# Mold in hatch



## Kwarner (Jan 30, 2016)

What does everyone use to clean the mold and mildew that can build in the hatches? Anything you can spray on or just elbow grease to remove it?


----------



## Fishshoot (Oct 26, 2017)

I’ve never had it in my skiff but generally for mold I use bleach. If that doesn’t work I use hydrogen peroxide 29%, you can get it at pool supply stores.


----------



## Kwarner (Jan 30, 2016)

I'm not sure exactly what it is. Just curious what everyone uses to clean in there.

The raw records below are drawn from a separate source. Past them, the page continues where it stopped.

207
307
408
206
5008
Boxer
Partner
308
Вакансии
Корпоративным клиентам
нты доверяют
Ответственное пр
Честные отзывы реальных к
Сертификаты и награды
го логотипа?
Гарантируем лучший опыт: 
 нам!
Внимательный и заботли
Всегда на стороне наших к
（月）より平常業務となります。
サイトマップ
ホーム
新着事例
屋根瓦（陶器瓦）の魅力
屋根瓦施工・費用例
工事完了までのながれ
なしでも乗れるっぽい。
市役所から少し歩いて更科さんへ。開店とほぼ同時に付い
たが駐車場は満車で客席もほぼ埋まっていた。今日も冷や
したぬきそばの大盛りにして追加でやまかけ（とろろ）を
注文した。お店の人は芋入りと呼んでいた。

Especially the hard to reach areas.


----------



## lemaymiami (Feb 9, 2007)

If it's actually mold - then all that's needed is X-14 (the stuff sold in grocery stores as mold/mildew cleaner for bathrooms).... Simply spray on then clean off with a damp cloth or sponge... 

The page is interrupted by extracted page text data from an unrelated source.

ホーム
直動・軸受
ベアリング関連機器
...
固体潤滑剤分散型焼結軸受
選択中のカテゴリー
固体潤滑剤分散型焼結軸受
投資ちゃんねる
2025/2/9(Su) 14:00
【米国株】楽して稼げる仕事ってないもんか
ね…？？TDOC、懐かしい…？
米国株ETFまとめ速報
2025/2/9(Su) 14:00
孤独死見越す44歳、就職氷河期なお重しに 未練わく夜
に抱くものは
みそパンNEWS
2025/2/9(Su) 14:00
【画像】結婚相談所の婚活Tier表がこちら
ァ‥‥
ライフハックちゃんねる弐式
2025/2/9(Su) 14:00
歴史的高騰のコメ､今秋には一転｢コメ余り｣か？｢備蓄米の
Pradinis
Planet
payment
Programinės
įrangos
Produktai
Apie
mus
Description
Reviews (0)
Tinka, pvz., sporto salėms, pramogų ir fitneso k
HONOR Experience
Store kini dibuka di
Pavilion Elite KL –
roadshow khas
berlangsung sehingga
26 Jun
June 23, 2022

If it's "something else" then my first cleanser (and usually all that's needed...) would be BarKeepers Friend - a powder cleanser with a bit of acid in it that will clean off almost any stains in fiberglass... also a grocery store item...

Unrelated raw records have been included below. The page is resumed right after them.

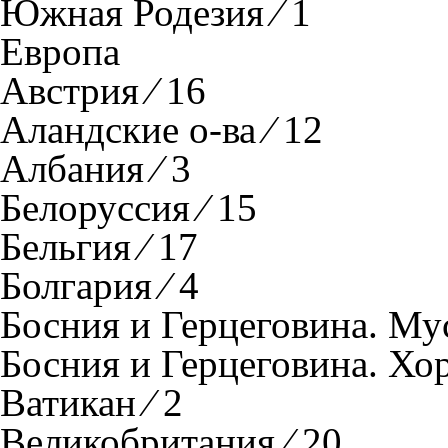
Южная Родезия ⁄ 1
Европа
Австрия ⁄ 16
Аландские о-ва ⁄ 12
Албания ⁄ 3
Белоруссия ⁄ 15
Бельгия ⁄ 17
Болгария ⁄ 4
Босния и Герцеговина. Мус
Босния и Герцеговина. Хо
Ватикан ⁄ 2
Великобритания ⁄ 20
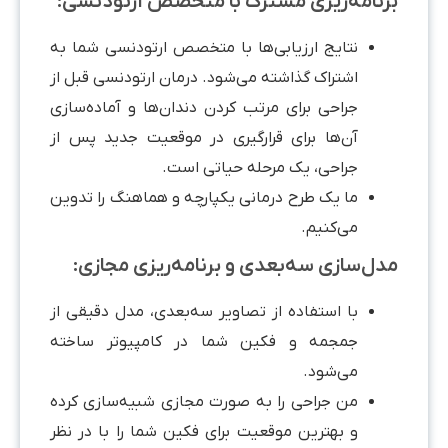
برنامه‌ریزی مشترک با متخصص ارتودنسی:
نتایج ارزیابی‌ها با متخصص ارتودنسی شما به
اشتراک گذاشته می‌شود. درمان ارتودنسی قبل از
جراحی برای مرتب کردن دندان‌ها و آماده‌سازی
آن‌ها برای قرارگیری در موقعیت جدید پس از
جراحی، یک مرحله حیاتی است.
ما یک طرح درمانی یکپارچه و هماهنگ را تدوین
می‌کنیم.
مدل‌سازی سه‌بعدی و برنامه‌ریزی مجازی:
با استفاده از تصاویر سه‌بعدی، مدل دقیقی از
جمجمه و فکین شما در کامپیوتر ساخته
می‌شود.
من جراحی را به صورت مجازی شبیه‌سازی کرده
و بهترین موقعیت برای فکین شما را با در نظر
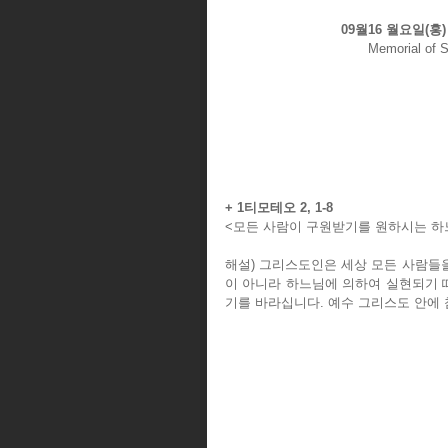
09월16 월요일(
Memorial of S
+ 1티모테오 2, 1-8
<모든 사람이 구원받기를 원하시는 하
해설) 그리스도인은 세상 모든 사람들을
이 아니라 하느님에 의하여 실현되기 
기를 바라십니다. 예수 그리스도 안에 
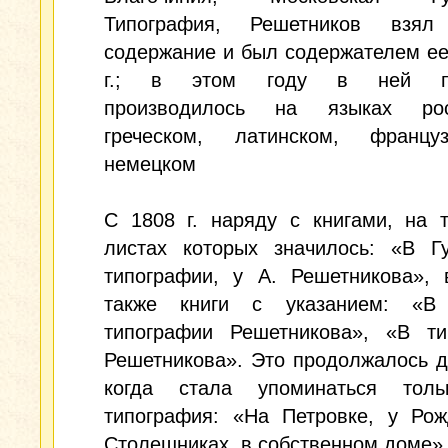
Типография, Решетников взя
содержание и был содержателем ее
г.; в этом году в ней пе
производилось на языках рос
греческом, латинском, франц
немецком
С 1808 г. наряду с книгами, на 
листах которых значилось: «В Гу
типографии, у А. Решетникова», 
также книги с указанием: «В
типографии Решетникова», «В ти
Решетникова». Это продолжалось до
когда стала упоминаться тол
типография: «На Петровке, у Рож
Столешниках, в собственном доме»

Hope this helps - aren't boats fun?


----------



## jay.bush1434 (Dec 27, 2014)

On my old boat, I used soapy water or Simple Green and a stiff bristle brush to clean it off. Once you get it clean, consider painting the inside of your hatches and lids with high gloss paint. Current boat has all the inside of hatch lids and the bilge Awlgripped in gloss white. Makes wiping clean super easy.


----------



## Fishtex (May 10, 2014)

BTW, don’t use bleach and Barkeepers Friend together- the fumes can kill you. Those Damprid containers work well, just put one in each compartment when the boat is stored.


----------



## BrownDog (Jun 22, 2019)

I use starbrite hull cleaner on all gelcoat surfaces as a first step if that doesn’t work then try something harsher like bleach.

Here household mildew spray should work.

Keep your hatches cracked open when storing. You can use a tennis ball to wedge it open if needed.


----------



## backbone (Jan 4, 2016)

Clorox cleanup spray works really well! Spray on and wipe off.


----------